7-Eleven Debated in Waco

Alon USA, one of the largest 7-Eleven licensees in the U.S., has hit a snag in its bid to rebrand the Skinny’s stores it acquired last year.

Margaret Chabris, a spokeswoman for Dallas-based 7-Eleven, told the Waco (Texas) Tribune Herald it is not inclined to support expansion into the Waco market. It would prefer to focus on markets where it already has a presence, such as the Dallas-Fort Worth and Austin areas, Chicago, Washington and Southern California markets.
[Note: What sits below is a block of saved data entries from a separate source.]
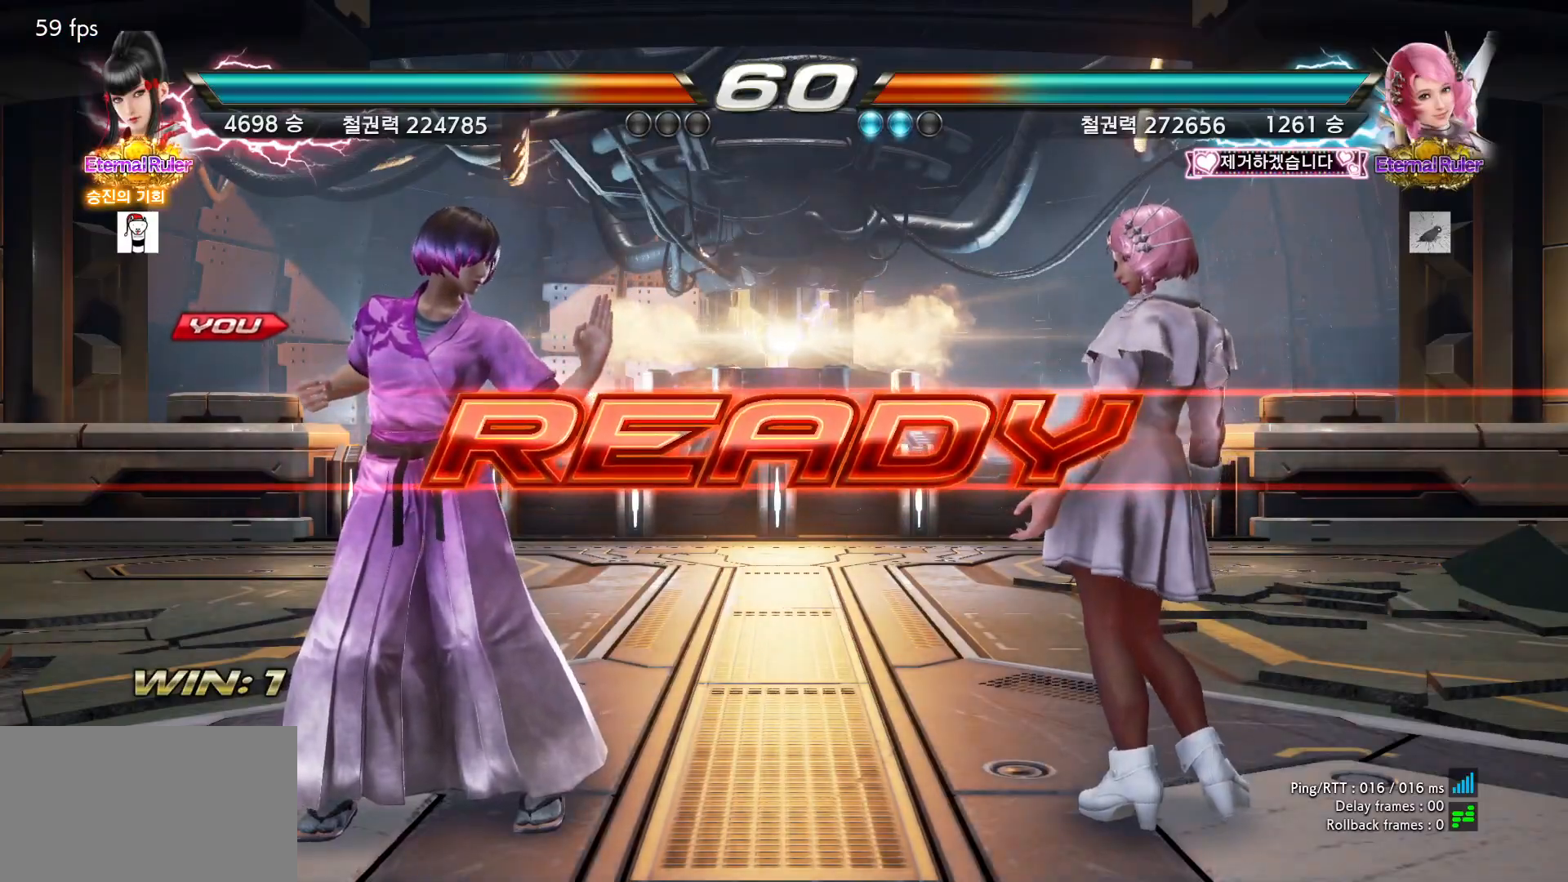
{"buttons": [], "left_stick": "center", "events": []}
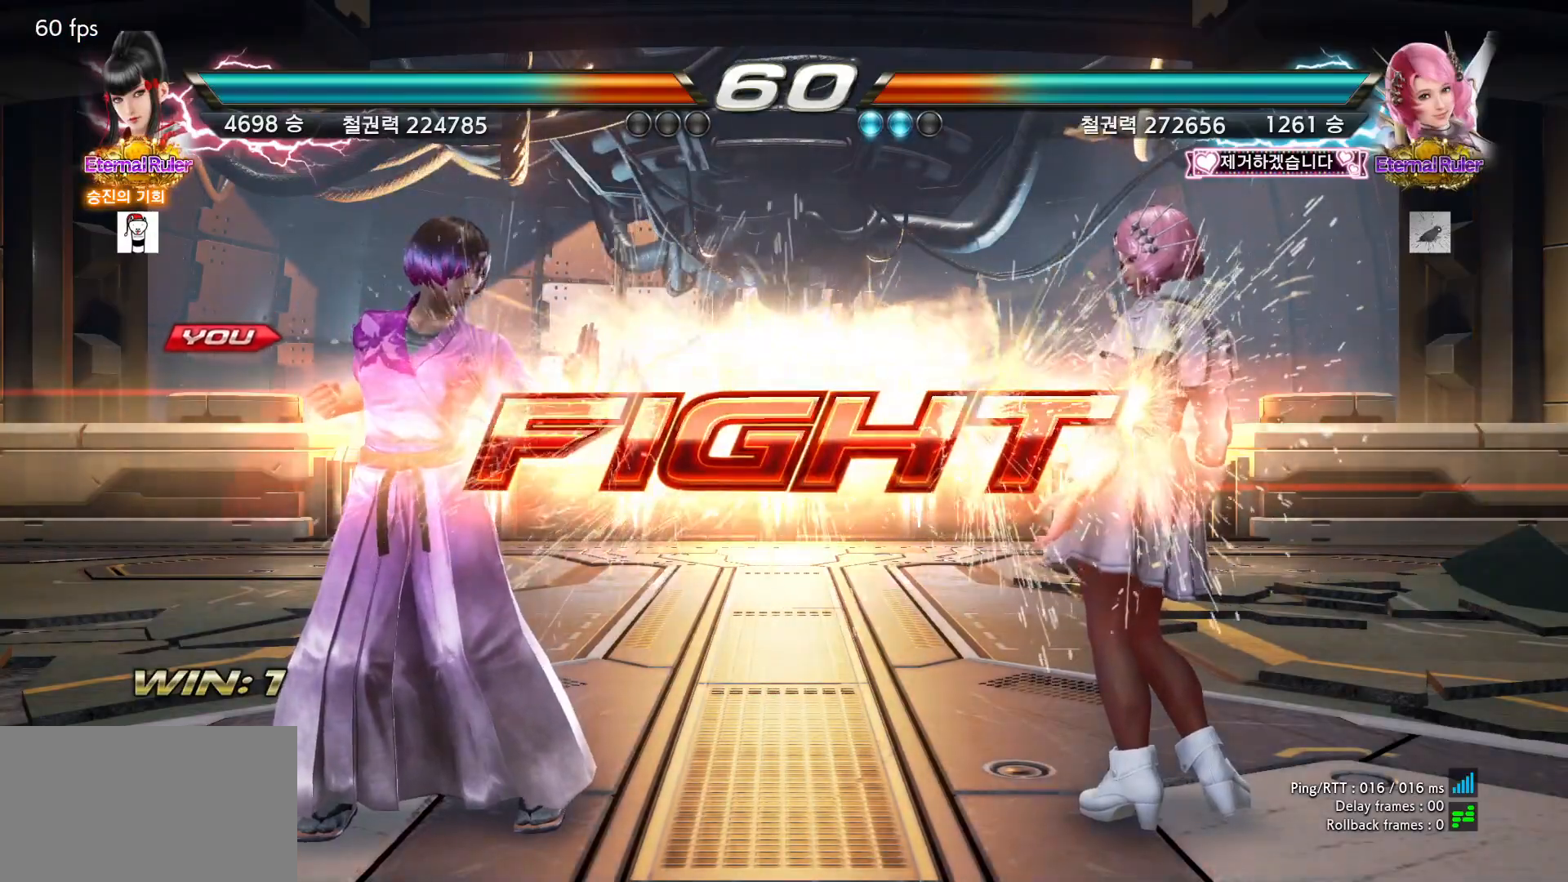
{"buttons": [], "left_stick": "left", "events": [[217, "left_stick", "left"], [267, "left_stick", "center"], [333, "left_stick", "left"]]}
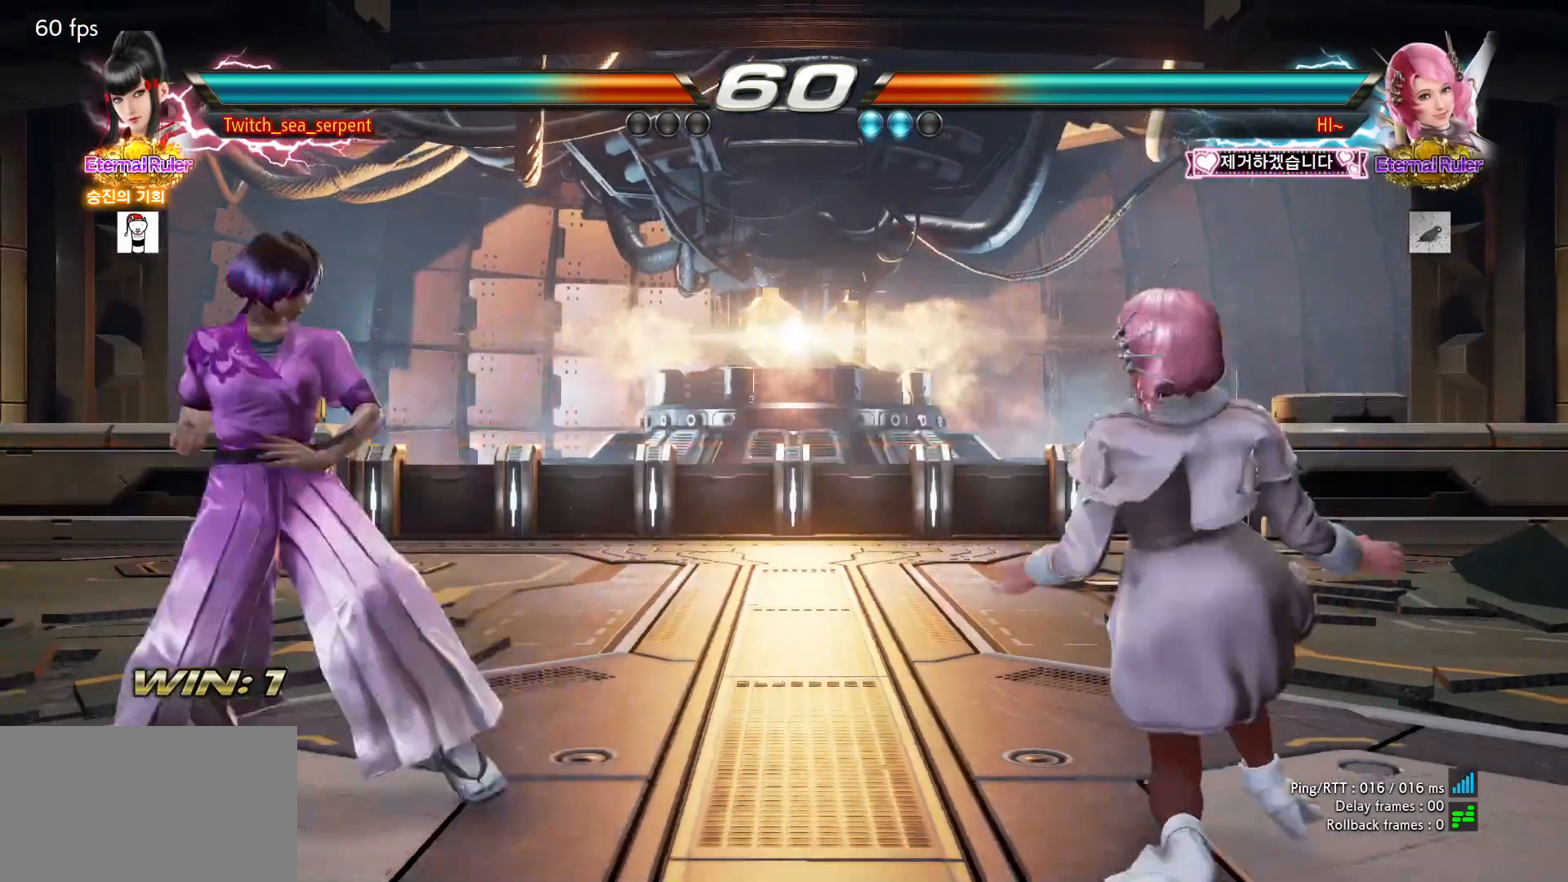
{"buttons": [], "left_stick": "center", "events": [[233, "left_stick", "center"], [317, "left_stick", "down"], [400, "left_stick", "center"]]}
Waco has not had a 7-Eleven store since 1988, when the Southland Corp. sold Waco’s 25 7-Elevens to its chief competitor, Circle K. The Circle K stores later became Skinny’s locations. However, Alon USA spent $70 million to buy Skinny’s Inc. and its 102 convenience stores, including those in Waco, and has a long relationship with developing the 7-Eleven brand as a licensee.

Following the Skinny’s deal, Jeff Morris, president and CEO of Alon, said the Skinny’s locations would become 7-Eleven stores. But 7-Eleven put up a stop sign at the Waco city limits, the report said. That leaves Alon USA in a lurch. It could continue to operate the stores as Skinny’s locations or look for a buyer.

Alon spokesman Blake Lewis told the Tribune Herald the company is "evaluating its business options" and is "coordinating and cooperating with the company’s long-standing teammate, 7-Eleven."